By teaming up with other people or businesses in a joint venture, you can:
  • extend your marketing reach
  • access needed information and resources
  • build credibility with a particular target market
  • access new markets that would be inaccessible without the partner
For instance, suppose you and five other potters form a joint venture to hold a Potter's Fair on a particular date. Because you pool your resources, you're able to do much more advertising and promotion than you would be able to go alone, bringing out crowds of customers for your joint event.

Joint Venture Definition
A joint venture is a strategic alliance where two or more people or companies agree to contribute goods, services and/or capital to a common commercial enterprise.
Sounds like a partnership, doesn’t it? But legally, joint ventures and partnerships are not the same thing.

Joint Ventures versus Partnerships
The main difference between a joint venture and a partnership is that the members of a joint venture have teamed together for a particular purpose or project, while the members of a partnership have joined together to run "a business in common".
Each member of the joint venture retains ownership of his or her property.
And each member of the joint venture shares only the expenses of the particular project or venture.
Tax-wise, there are also differences between joint ventures and partnerships. As a member of a joint venture, you will receive a share of the profits which will be taxed according to whatever business structure you have set up. So, for instance, if you operate a sole proprietorship, your joint venture profits will be taxed just as any other business income would.
Joint ventures enjoy tax advantages over partnerships, too. Capital Cost Allowance (CCA) is treated differently. While those in partnerships have to claim CCA according to partnership rules, those in joint ventures can choose to use as much or little of their CCA claim as they like.
And joint ventures don’t have to file information returns, unlike partnerships.

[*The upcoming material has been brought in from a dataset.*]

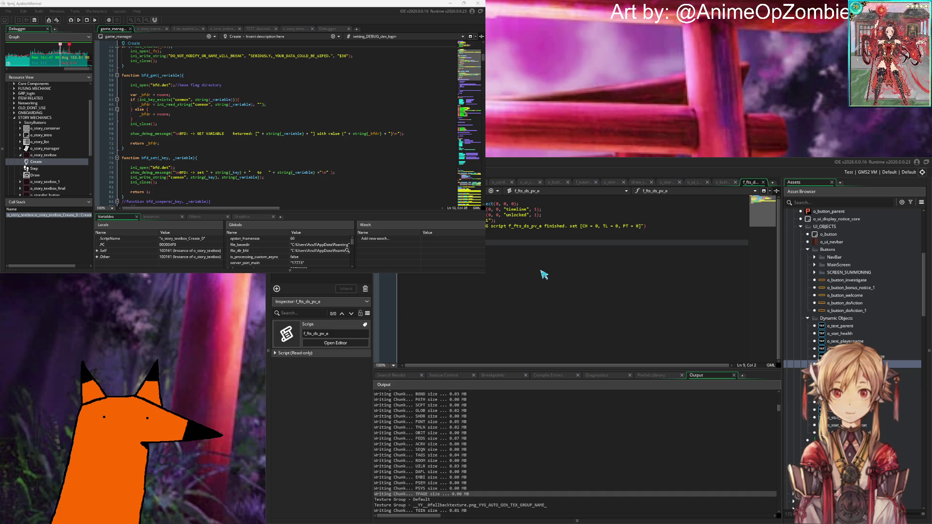
# Put the caret at the end of line 7, then build and run the project with F5.
pyautogui.click(517, 234)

How to Get a Joint Venture Started
  • The first step to creating a joint venture is to set your goals and decide what you want your joint venture to do. If you need help getting started with this, look at the four things a joint venture can do that I've listed at the beginning of this article, pick one, and then develop a goal that is as specific as possible.
  • Then it's time to look for the like-minded - people or firms that might be interested in the same goal or goals you want to pursue. Look in the business groups you already belong to, both in person and virtually. Use your social networking connections. Study business listings in the phone book or on Web sites to find those that might share your goals.
  • And be open to being asked. Once you start talking to other people about what you might do together, a joint venture idea you haven’t even thought of might pop up - one with a lot of potential.
  • Once you've found the people to share in a joint venture, be sure to have it all put into writing in a joint venture agreement. I strongly recommend hiring a legal professional to do this.
So instead of dismissing an opportunity as out of your reach, start thinking instead about how you could participate with a joint venture. Properly planned and executed, joint ventures can help your small business go where it's never been able to go before.